§ **Exercise set**:
A) Write out the part of the proxy thread between "Other amusing proxies" and "have you seen?", inclusive, word for word.
B) Answer these from the proxy thread:
(i) Which model was mounted on a disc of Tzeentch and called a Herald?
(ii) What did Archon Dan's friend convert a Daemon Prince from?
(iii) What was used in place of legs for the c'tan shard?

§ **Selected passage**:
# What are some good proxies you've seen?



## Serpion5 (Mar 19, 2010)

Like the question asks, what are some funny proxies? To clarify, I mean legitimate proxy models as in those converted to represent something entirely different in a funny or ironic sense. 

At my flgs for a while, there was a fad involving using Huron Blackheart's Hamadrya as a proxy for as many things as possible. I saw one mounted on a disc of Tzeentch and called a Herald, I saw one given the dark angel helmet wings and used as a winged daemon prince, and I saw one given the spare Imperial Guard helmet and two pistols used as Creed. :laugh: 

Other amusing proxies I've seen are a troll wearing a shoulder slung boat outfit used as a snotling pump wagon, complete with crew. I've seen the top half of a necrosphinx used as a c'tan shard with the swirling vortex kit used instead of legs. 

What have you seen?


----------



## Archon Dan (Feb 6, 2012)

I have a friend who has a Daemon Prince converted from the named Inquisitor from the Inquisitor game. It looks pretty cool. I'll try to get more info and a pic of it.

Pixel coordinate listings
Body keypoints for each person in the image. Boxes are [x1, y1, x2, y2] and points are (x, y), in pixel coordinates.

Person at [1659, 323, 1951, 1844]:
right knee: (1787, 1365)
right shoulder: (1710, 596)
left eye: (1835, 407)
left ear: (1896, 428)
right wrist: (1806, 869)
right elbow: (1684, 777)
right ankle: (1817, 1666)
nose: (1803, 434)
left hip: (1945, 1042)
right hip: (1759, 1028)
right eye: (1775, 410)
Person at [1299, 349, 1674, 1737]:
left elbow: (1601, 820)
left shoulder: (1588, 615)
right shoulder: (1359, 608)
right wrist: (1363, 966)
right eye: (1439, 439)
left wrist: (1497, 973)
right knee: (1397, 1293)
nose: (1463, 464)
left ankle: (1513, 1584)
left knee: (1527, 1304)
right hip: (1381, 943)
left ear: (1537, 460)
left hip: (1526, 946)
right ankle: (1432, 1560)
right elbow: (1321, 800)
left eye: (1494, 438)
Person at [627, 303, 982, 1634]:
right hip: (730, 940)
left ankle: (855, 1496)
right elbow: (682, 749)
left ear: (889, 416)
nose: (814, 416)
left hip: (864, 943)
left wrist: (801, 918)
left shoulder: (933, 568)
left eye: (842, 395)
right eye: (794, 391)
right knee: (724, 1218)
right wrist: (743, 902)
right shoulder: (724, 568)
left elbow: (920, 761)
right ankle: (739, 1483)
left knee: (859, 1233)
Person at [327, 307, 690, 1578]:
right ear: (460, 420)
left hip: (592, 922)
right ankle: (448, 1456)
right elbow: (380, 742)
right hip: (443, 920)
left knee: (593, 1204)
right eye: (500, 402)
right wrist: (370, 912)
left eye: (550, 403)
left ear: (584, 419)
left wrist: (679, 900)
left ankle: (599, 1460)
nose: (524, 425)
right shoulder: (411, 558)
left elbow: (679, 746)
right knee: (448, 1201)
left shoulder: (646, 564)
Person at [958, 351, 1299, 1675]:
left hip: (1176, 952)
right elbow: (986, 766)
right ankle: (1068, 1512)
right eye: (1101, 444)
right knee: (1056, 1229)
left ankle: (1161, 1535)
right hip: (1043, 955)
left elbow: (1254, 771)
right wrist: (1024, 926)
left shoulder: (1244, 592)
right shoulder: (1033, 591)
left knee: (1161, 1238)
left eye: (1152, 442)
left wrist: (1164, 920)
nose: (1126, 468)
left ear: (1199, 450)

* * *

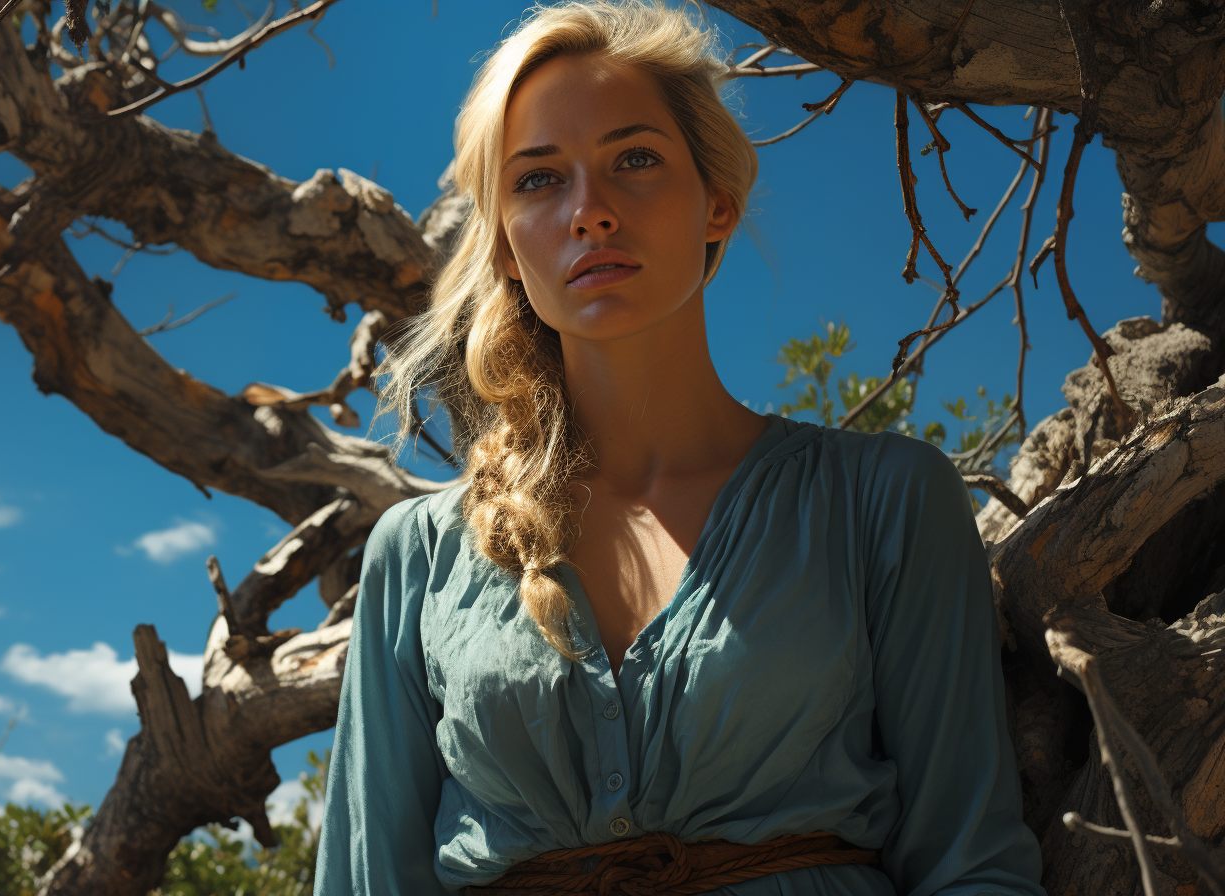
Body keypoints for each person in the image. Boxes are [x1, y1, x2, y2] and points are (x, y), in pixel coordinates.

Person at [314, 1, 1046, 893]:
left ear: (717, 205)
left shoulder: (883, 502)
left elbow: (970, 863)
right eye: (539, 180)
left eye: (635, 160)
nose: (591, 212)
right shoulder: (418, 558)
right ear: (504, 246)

§ **Exercise responses**:
A)
Other amusing proxies I've seen are a troll wearing a shoulder slung boat outfit used as a snotling pump wagon, complete with crew. I've seen the top half of a necrosphinx used as a c'tan shard with the swirling vortex kit used instead of legs. 

What have you seen?

B)
(i) Huron Blackheart's Hamadrya
(ii) The named Inquisitor from the Inquisitor game
(iii) The swirling vortex kit